They never call me when something is going on with Spencer. Didn't call me when he was bleeding, didn't call me when he needed an embolization, didn't call me after the embolization was done. I have had to call myself to get the information I'm looking for. Spencer has even asked the nurse to call me and she didn't. She gave me the reason of, "sorry I was just so busy with three patients I couldn't get away". Well I'm sorry but I think I have every right to know when something big is going on with my husband. It only takes you 3-5 minutes to give me a call. Have someone cover you or have the doctor call me. I don't appreciate being out of the loop.
I've been here for about an hour now and I haven't seen his nurse. About 5-10 minutes ago I asked to speak to her. I'm sure she's on her lunch. Not to mention it's really not my most favorite nurse who's taking care of him today.
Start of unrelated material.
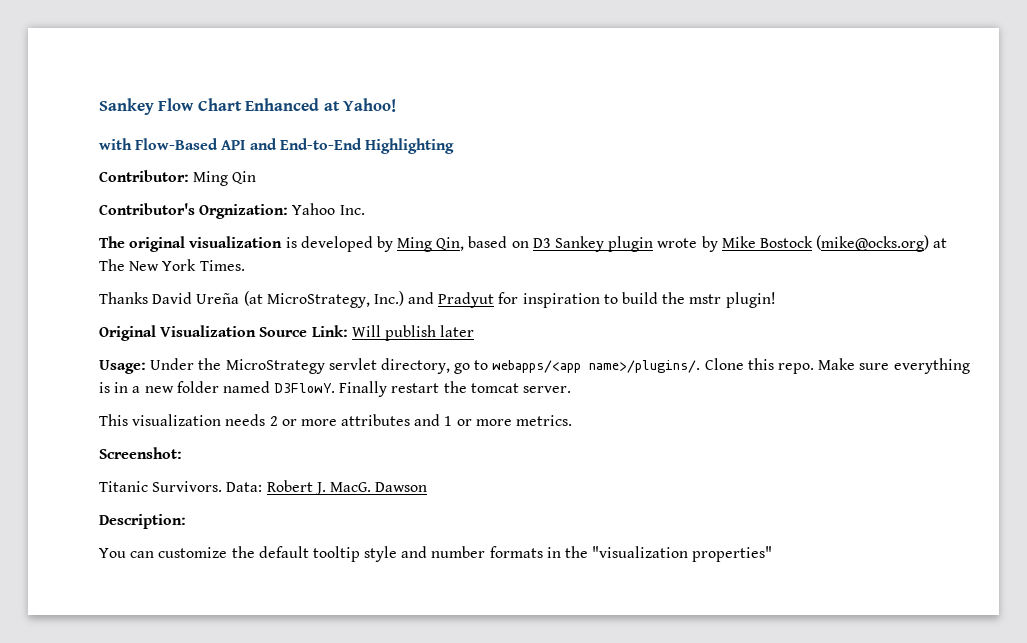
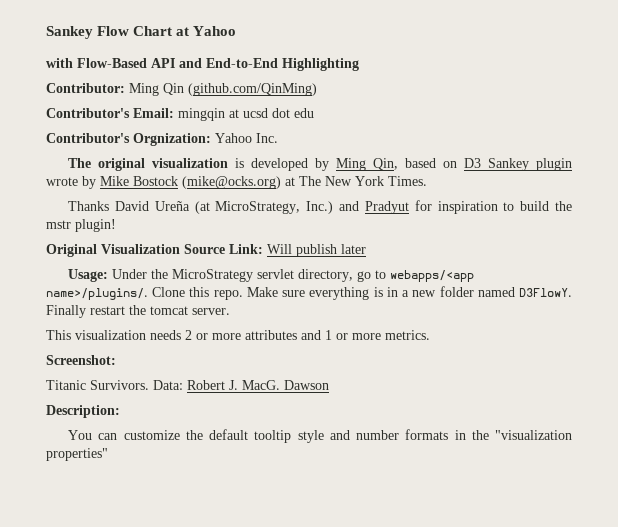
[245,98,397,112] Enhanced at Yahoo! -> [176,26,237,36] at Yahoo
(257, 177) none -> [188,83,317,96] [46,108,314,121] (github.com/QinMing) // Contributor's Email: mingqin at ucsd dot edu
Lets just say she *really* likes to complain. =/
I am going to have her page Dr. Liou, one of the CF doctors. He tells me like it is and doesn't usually hold things back from me like the other doctors do. I need to speak with a doc asap. I am pretty worried. Things just really suddenly got bad. Of course I don't know how long his Co2 levels have been high - but it all seemed to happen suddenly yesterday. His vent settings were at 16/5 and now they are at 26/5. They really didn't want to have to go up to 26 because the higher his pip is the bigger the risk of his lung expanding too much that it will pop a hole in it which would collaps it. =/ So they really don't want to go up any more. His Co2 levels really aren't going down - they are still hanging around in the 90's. His pH is a little low but not too bad. No one wants to give me the actual number. Something isn't right and I'm scared.
I am getting really frustrated with getting information from the staff here. No one is straight with me and I don't feel like I deserve that. I've been dealing with this for 3 years now and this specific situation almost 3 months. I think I can understand what everything means. I ask what his Co2s are and they just say "they are up, pretty high" so I ask what they are and they kind of give me a blank stare and then tell me the number and explain, again, that it's really high. Then I ask what his pH is and they say "the same, they are getting higher though" and so I reply.. ok what is his pH? So they either say that they aren't sure or they give me the number and continue to tell me what's normal etc. These are the same people that I talk to every day. You think they'd get the point that I want to know the specifics and that I understand what they mean. I feel like when it comes to the end of the day they get that I want to know everything and are upfront with me.. but then shift change I have to start ALL over again - which is REALLY frustrating to me. We've been in this unit over a month - you'd think they'd start getting the point. Ahhhhhh.
They also put Spencer back on a strict NPO diet >.< I'm not mad that they did this - I'm annoyed that they keep changing it!!! One doctor said he was aspirating and put him NPO - the next doctor said he was okay to eat and drink..... now they are saying he's aspirating again and put him NPO. If you think he's aspirating then please DON'T put him back on a normal diet!!!!! Communication is NOT happening between teams right now and it's not okay!!!
I just don't even know what to think. I am really really concerned. I don't want anything to happen =( Things are going in the opposite way that they are supposed to and it terrifies me. I just want him better - as always. I'm afraid things are just going to continue to decline. Of course I don't know this but i just have that feeling. I'm afraid his lungs are just giving up =( Gosh I really don't want to say that.
I don't know what else to say. I'm just going through the motions today... Doubt I'm going to get many answers until Monday as I just found out Dr. Liou is out of the state until then. The pulmonary team isn't the best with communication and letting me know whats happening. As long as Spence hangs in there until Monday I guess I'll survive.
I'm asking for so many prayers. For not only him but myself - I'm really struggling. I need strength to get through this and support.